= Francis Archer =

Irish physician and naturalist

Francis Archer MRCS (1803–1875) was an Irish physician and naturalist.

He was born in Belfast on April 23, 1803, the son of a well-known Belfast bookseller. He studied medicine at Edinburgh. He practiced in Liverpool, where he was the prison surgeon.

As a naturalist, he specialized in conchology, initiating what became the basis for a large family collection, some of which later became part of the Birmingham Museum and Art Gallery and also the Melvill-Tomlin collection of Amgueddfa Cymru - Museum Wales.

Archer was one of the founder members of the Belfast Natural History and Philosophical Society. Later he became the first President of the Liverpool Natural History Society. He was a member of the Liverpool Literary and Philosophical Society. He also was a member of the Belfast Phrenological Society.

He died on April 5, 1875.

==Family==

He was married to Frances Fletcher. They had six children.

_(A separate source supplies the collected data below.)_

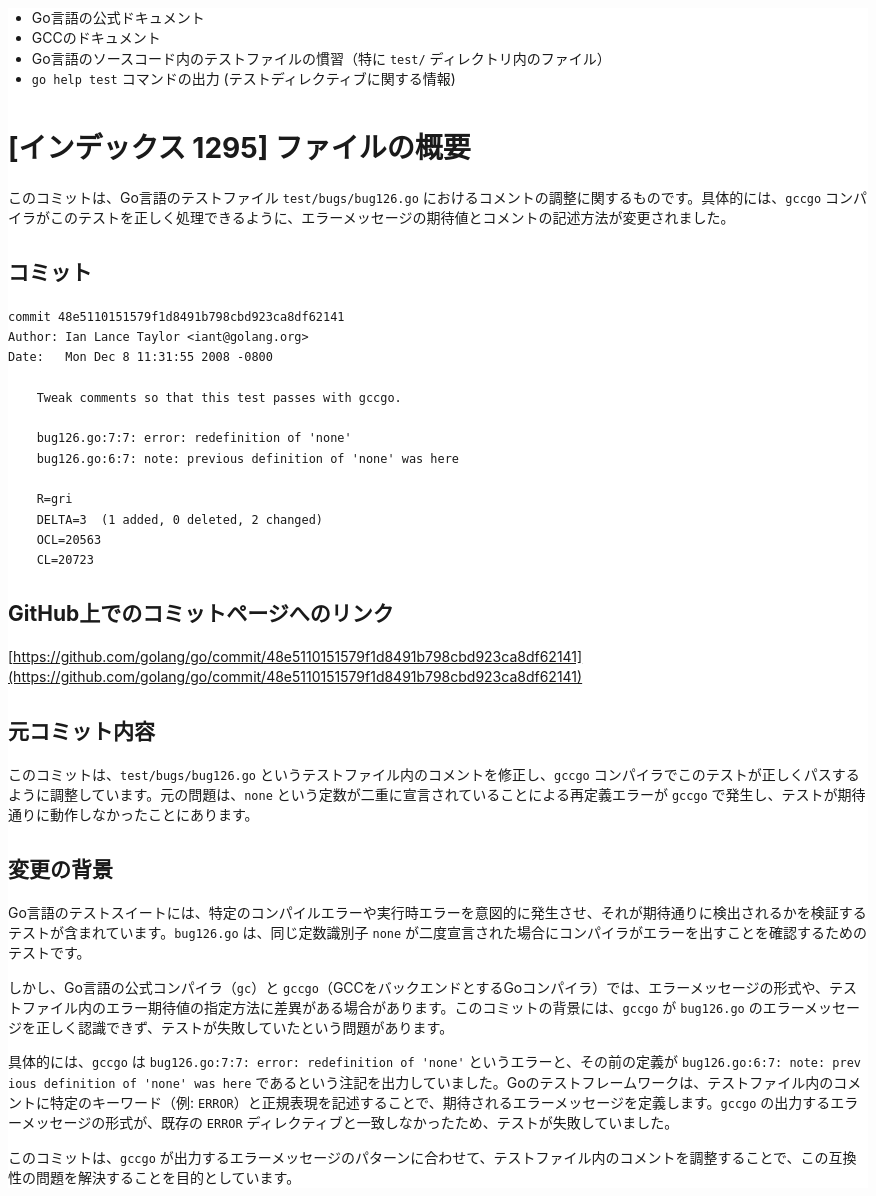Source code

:*   Go言語の公式ドキュメント
*   GCCのドキュメント
*   Go言語のソースコード内のテストファイルの慣習（特に `test/` ディレクトリ内のファイル）
*   `go help test` コマンドの出力 (テストディレクティブに関する情報)
# [インデックス 1295] ファイルの概要

このコミットは、Go言語のテストファイル `test/bugs/bug126.go` におけるコメントの調整に関するものです。具体的には、`gccgo` コンパイラがこのテストを正しく処理できるように、エラーメッセージの期待値とコメントの記述方法が変更されました。

## コミット

```
commit 48e5110151579f1d8491b798cbd923ca8df62141
Author: Ian Lance Taylor <iant@golang.org>
Date:   Mon Dec 8 11:31:55 2008 -0800

    Tweak comments so that this test passes with gccgo.
    
    bug126.go:7:7: error: redefinition of 'none'
    bug126.go:6:7: note: previous definition of 'none' was here
    
    R=gri
    DELTA=3  (1 added, 0 deleted, 2 changed)
    OCL=20563
    CL=20723
```

## GitHub上でのコミットページへのリンク

[https://github.com/golang/go/commit/48e5110151579f1d8491b798cbd923ca8df62141](https://github.com/golang/go/commit/48e5110151579f1d8491b798cbd923ca8df62141)

## 元コミット内容

このコミットは、`test/bugs/bug126.go` というテストファイル内のコメントを修正し、`gccgo` コンパイラでこのテストが正しくパスするように調整しています。元の問題は、`none` という定数が二重に宣言されていることによる再定義エラーが `gccgo` で発生し、テストが期待通りに動作しなかったことにあります。

## 変更の背景

Go言語のテストスイートには、特定のコンパイルエラーや実行時エラーを意図的に発生させ、それが期待通りに検出されるかを検証するテストが含まれています。`bug126.go` は、同じ定数識別子 `none` が二度宣言された場合にコンパイラがエラーを出すことを確認するためのテストです。

しかし、Go言語の公式コンパイラ（`gc`）と `gccgo`（GCCをバックエンドとするGoコンパイラ）では、エラーメッセージの形式や、テストファイル内のエラー期待値の指定方法に差異がある場合があります。このコミットの背景には、`gccgo` が `bug126.go` のエラーメッセージを正しく認識できず、テストが失敗していたという問題があります。

具体的には、`gccgo` は `bug126.go:7:7: error: redefinition of 'none'` というエラーと、その前の定義が `bug126.go:6:7: note: previous definition of 'none' was here` であるという注記を出力していました。Goのテストフレームワークは、テストファイル内のコメントに特定のキーワード（例: `ERROR`）と正規表現を記述することで、期待されるエラーメッセージを定義します。`gccgo` の出力するエラーメッセージの形式が、既存の `ERROR` ディレクティブと一致しなかったため、テストが失敗していました。

このコミットは、`gccgo` が出力するエラーメッセージのパターンに合わせて、テストファイル内のコメントを調整することで、この互換性の問題を解決することを目的としています。
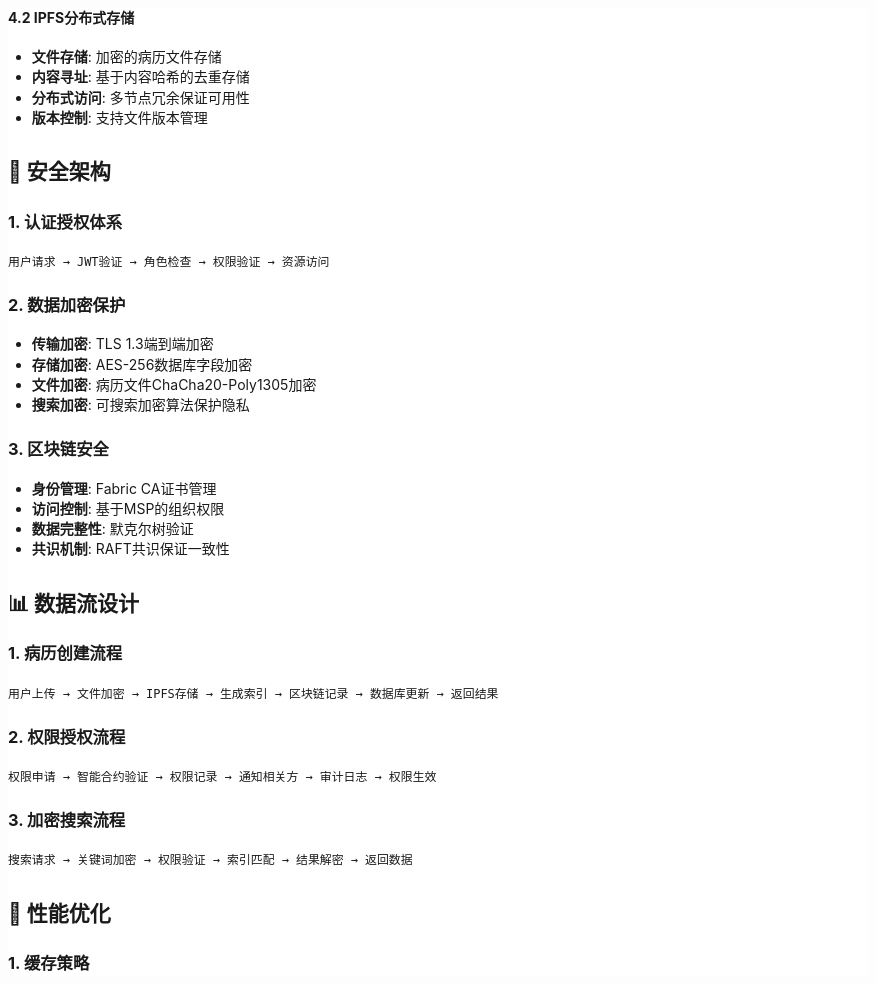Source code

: #### 4.2 IPFS分布式存储

- **文件存储**: 加密的病历文件存储
- **内容寻址**: 基于内容哈希的去重存储
- **分布式访问**: 多节点冗余保证可用性
- **版本控制**: 支持文件版本管理

## 🔐 安全架构

### 1. 认证授权体系

```
用户请求 → JWT验证 → 角色检查 → 权限验证 → 资源访问
```

### 2. 数据加密保护

- **传输加密**: TLS 1.3端到端加密
- **存储加密**: AES-256数据库字段加密
- **文件加密**: 病历文件ChaCha20-Poly1305加密
- **搜索加密**: 可搜索加密算法保护隐私

### 3. 区块链安全

- **身份管理**: Fabric CA证书管理
- **访问控制**: 基于MSP的组织权限
- **数据完整性**: 默克尔树验证
- **共识机制**: RAFT共识保证一致性

## 📊 数据流设计

### 1. 病历创建流程

```
用户上传 → 文件加密 → IPFS存储 → 生成索引 → 区块链记录 → 数据库更新 → 返回结果
```

### 2. 权限授权流程

```
权限申请 → 智能合约验证 → 权限记录 → 通知相关方 → 审计日志 → 权限生效
```

### 3. 加密搜索流程

```
搜索请求 → 关键词加密 → 权限验证 → 索引匹配 → 结果解密 → 返回数据
```

## 🚀 性能优化

### 1. 缓存策略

His two sons continued the work of their father;

- Francis Archer Jr. (1839–92), a solicitor, journalist and naturalist who collected Mollusca which he obtained on trips to Puffin Island and Liverpool, in conjunction with research activities of the Liverpool Biological Society;
- Samuel Archer, (1836–1902), an Army surgeon and ship's surgeon on the SS Great Britain, who collected shells in Singapore and many other parts of the world where he traveled, both with his regiment and in retirement.